Il migliore dei mondi, la recensione
Nella storia di un uomo in un universo in cui la tecnologia si è fermata nel 1999 Il migliore dei mondi trova un'idea complicata di nostalgia
La recensione di Il migliore dei mondi, disponibile su Prime Video dal 17 novembre
Il migliore dei mondi, il suo terzo film, mette insieme tutto questo. È la storia di un uomo che fa una vita piena di tecnologia che a un certo punto si ritrova catapultato in un presente alternativo nel quale la tecnologia è rimasta quella del 1999 (perché il millennium bug è avvenuto come si temeva e il mondo ha deciso di bloccare l’avanzamento tecnologico). È un film di Maccio Capatonda e quindi, come sempre, ha una maniera molto intelligente di essere scemo (è anche scritto e stavolta pure diretto dai suoi collaboratori abituali Danilo Carlani e Alessio Dogana). Il suo spunto molto spiccio che costringe una persona moderna a essere messa a contatto con un complesso di tecnologie oggi antiquate, quelle nelle quali gli altri vedono possibilità e invece lui vede limiti, è una maniera per fomentare una storia d’amore, ma anche un modo, a un certo punto per parlare di tecnologia in sé.

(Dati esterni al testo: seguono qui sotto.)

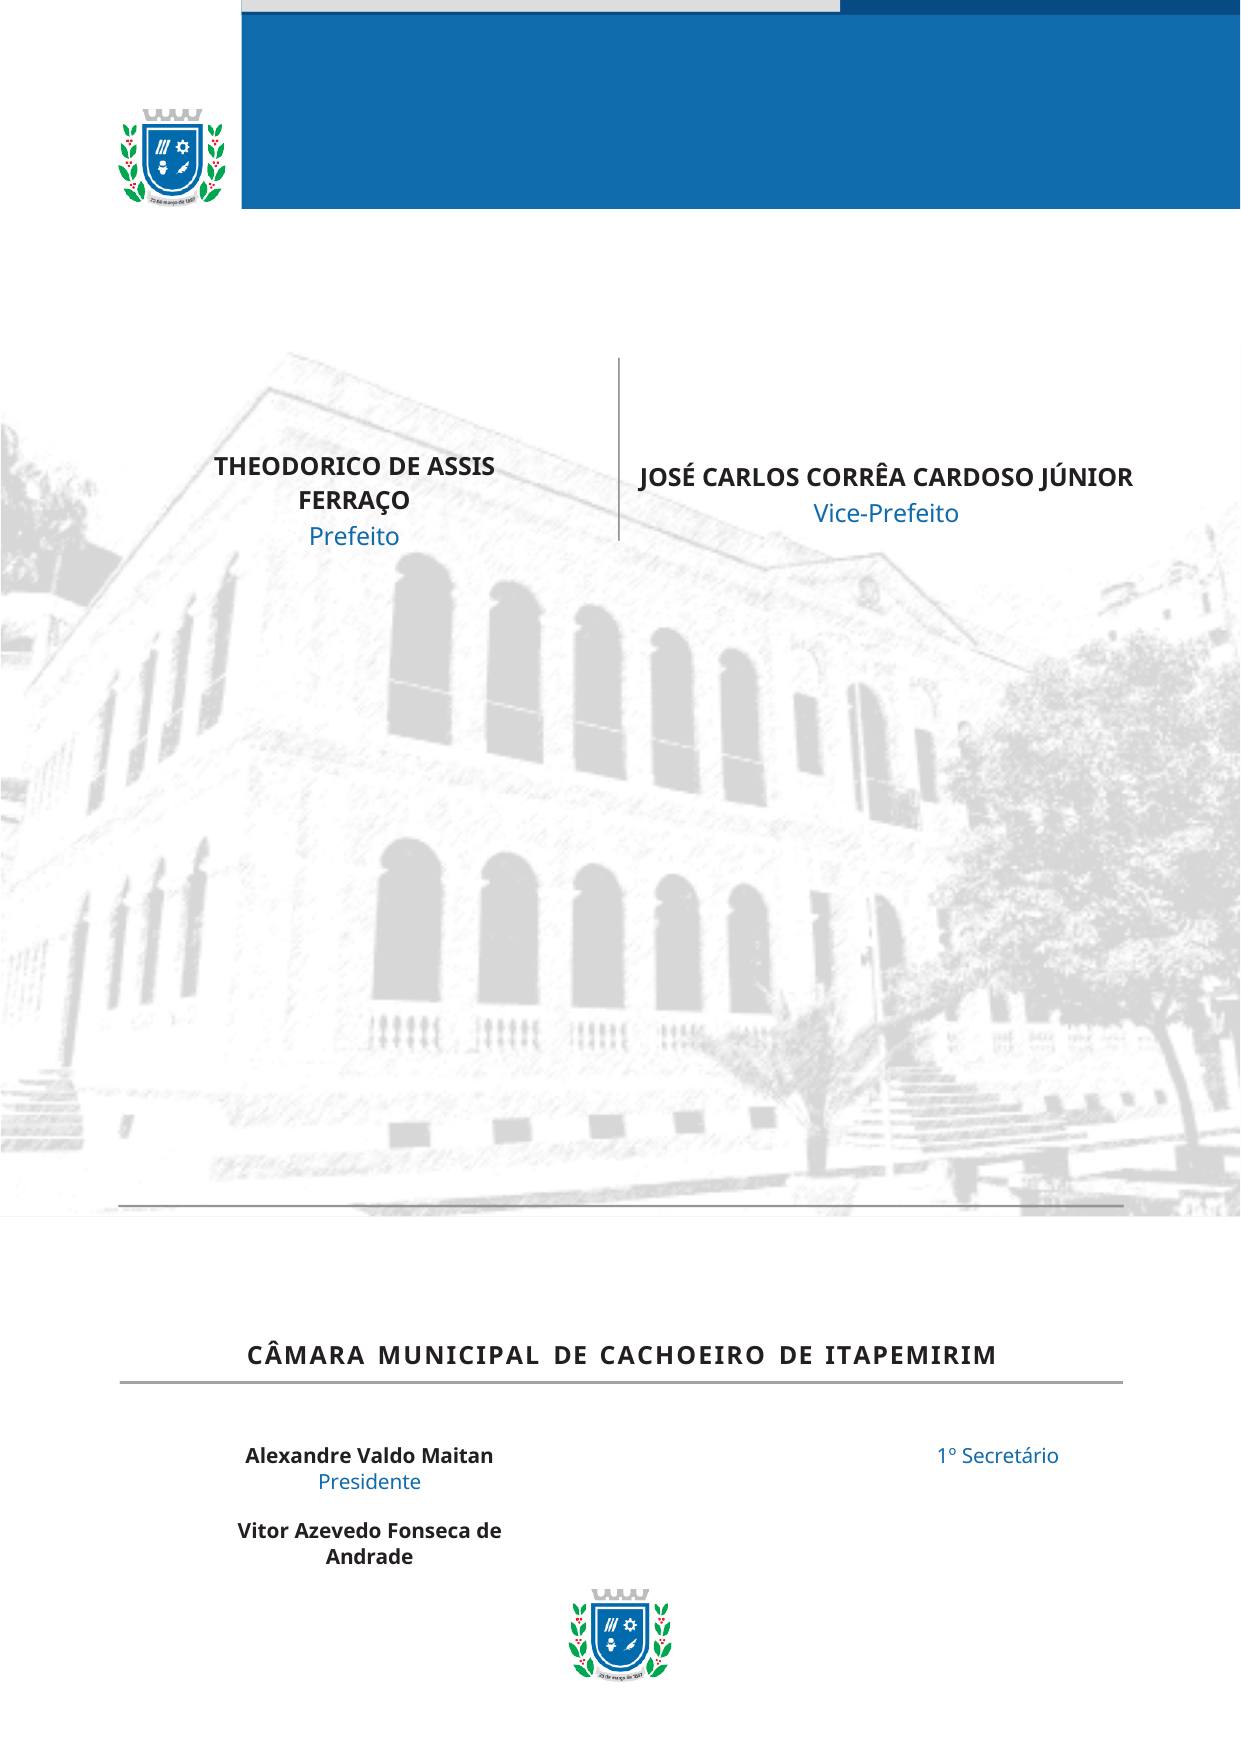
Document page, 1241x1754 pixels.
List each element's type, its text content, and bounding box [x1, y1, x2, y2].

subtitle Vitor Azevedo Fonseca de Andrade [208, 1518, 531, 1569]
text Vice-Prefeito [603, 495, 1170, 529]
text Prefeito [171, 519, 537, 553]
text Presidente [208, 1469, 531, 1494]
picture [118, 109, 226, 207]
picture [1105, 1631, 1125, 1651]
picture [116, 1631, 404, 1651]
subtitle THEODORICO DE ASSIS FERRAÇO [171, 449, 537, 517]
subtitle JOSÉ CARLOS CORRÊA CARDOSO JÚNIOR [603, 459, 1170, 493]
subtitle CÂMARA MUNICIPAL DE CACHOEIRO DE ITAPEMIRIM [59, 1337, 1184, 1371]
picture [0, 339, 1241, 1217]
picture [568, 1589, 672, 1682]
subtitle Alexandre Valdo Maitan [208, 1443, 531, 1469]
picture [241, 0, 1241, 209]
text 1º Secretário [756, 1443, 1240, 1469]
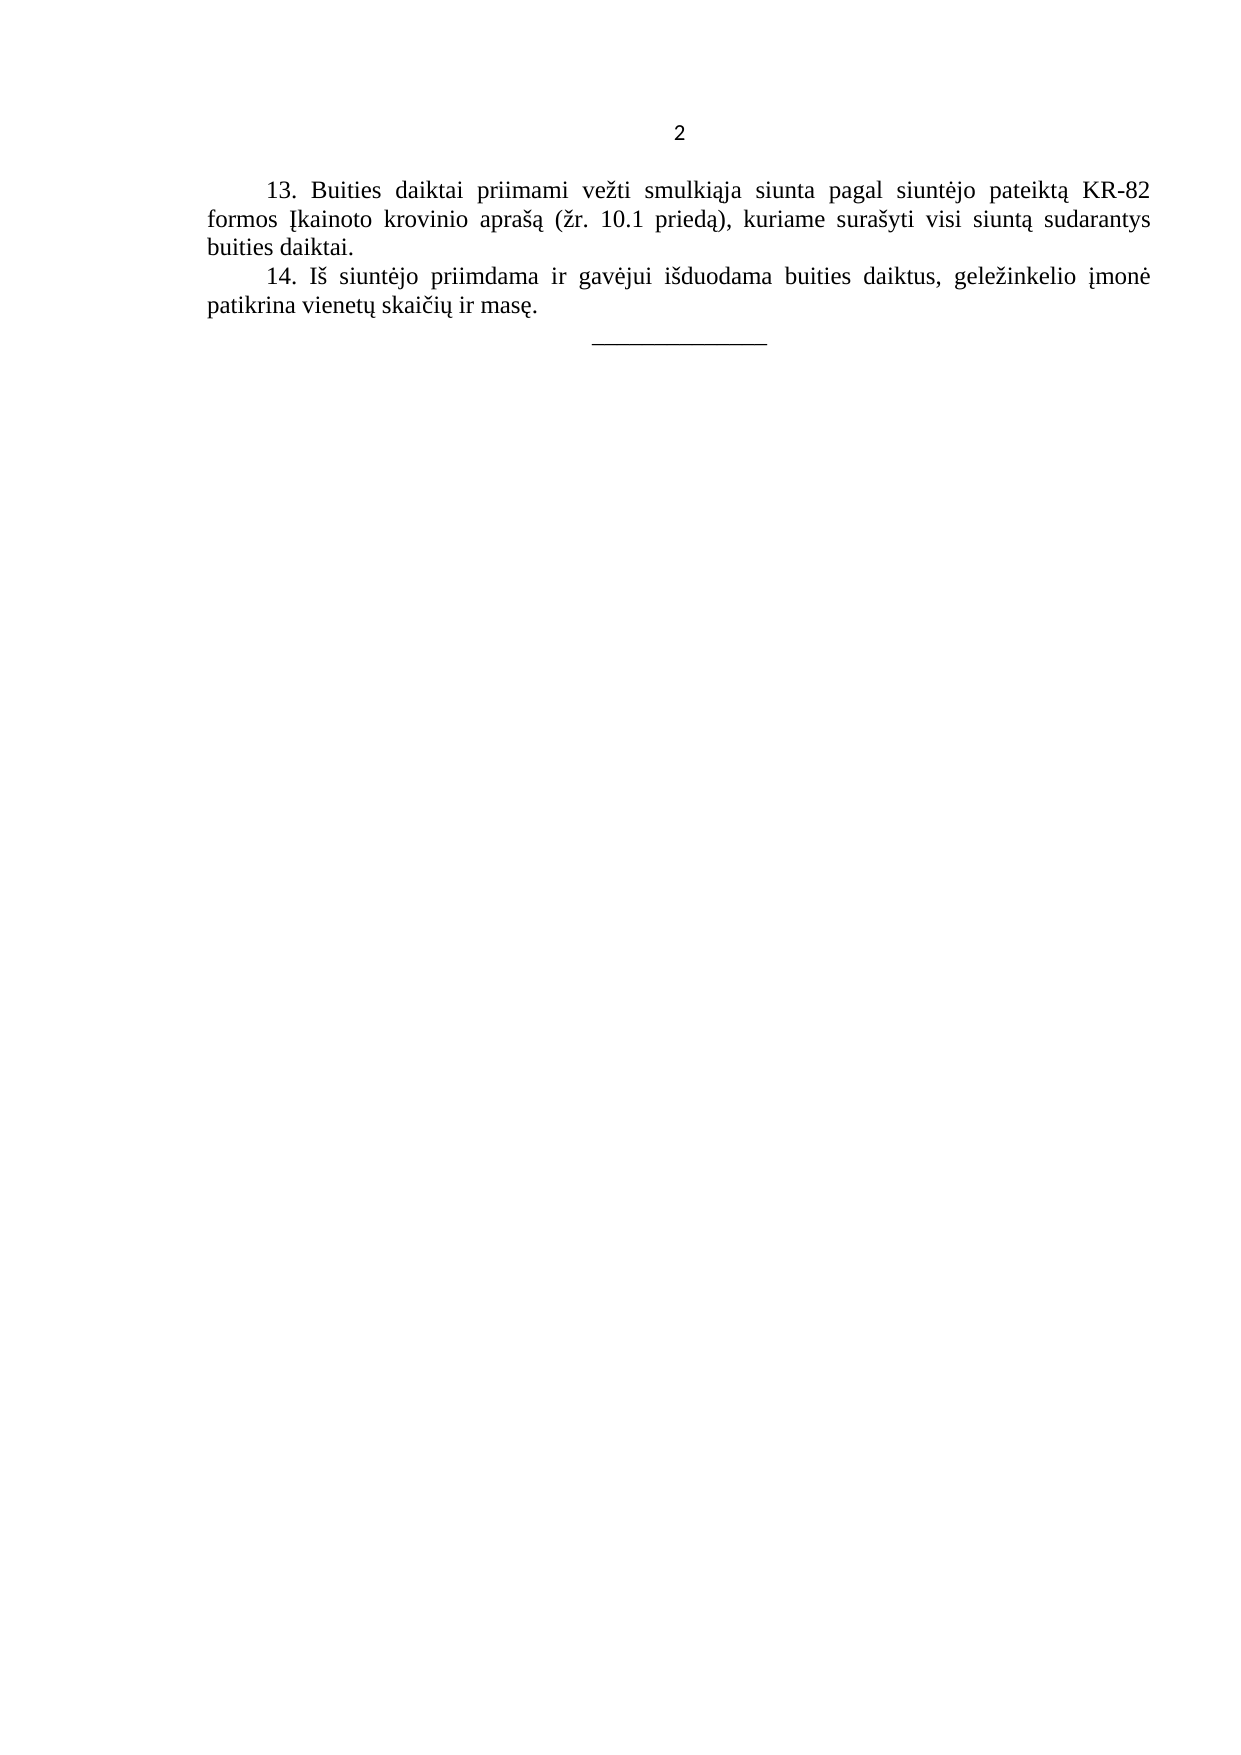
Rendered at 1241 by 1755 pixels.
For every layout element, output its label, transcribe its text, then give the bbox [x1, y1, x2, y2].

text ______________ [207, 319, 1152, 347]
text 13. Buities daiktai priimami vežti smulkiąja siunta pagal siuntėjo pateiktą KR-82 formos Įkainoto krovinio aprašą (žr. 10.1 priedą), kuriame surašyti visi siuntą sudarantys buities daiktai. [207, 175, 1152, 261]
text 14. Iš siuntėjo priimdama ir gavėjui išduodama buities daiktus, geležinkelio įmonė patikrina vienetų skaičių ir masę. [207, 261, 1152, 319]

Mentre per il resto della sua durata poteva sembrare che questa volta Maccio Capatonda volesse fare nostalgia, come tutti gli autori di commedie in Italia, a un certo punto il film smette di rimandare ai ricordi o al vero mondo di fine anni ‘90 e comincia a parlare proprio di internet. Lo aveva già suggerito con la presenza di talent dell’internet italiano (Luca Vecchi, Federica Cacciola, Stefano Rapone…), creando un contrasto non male tra immaginario del cinema (Ritorno al futuro più volte citato) e immagini della rete (di cui Maccio stesso è un pezzo importantissimo), ma in tutta la sua terza parte si apre a un’altra complessità e cancella qualsiasi possibilità di facile nostalgia. Sempre in maniera completamente idiota, ma molto intelligente.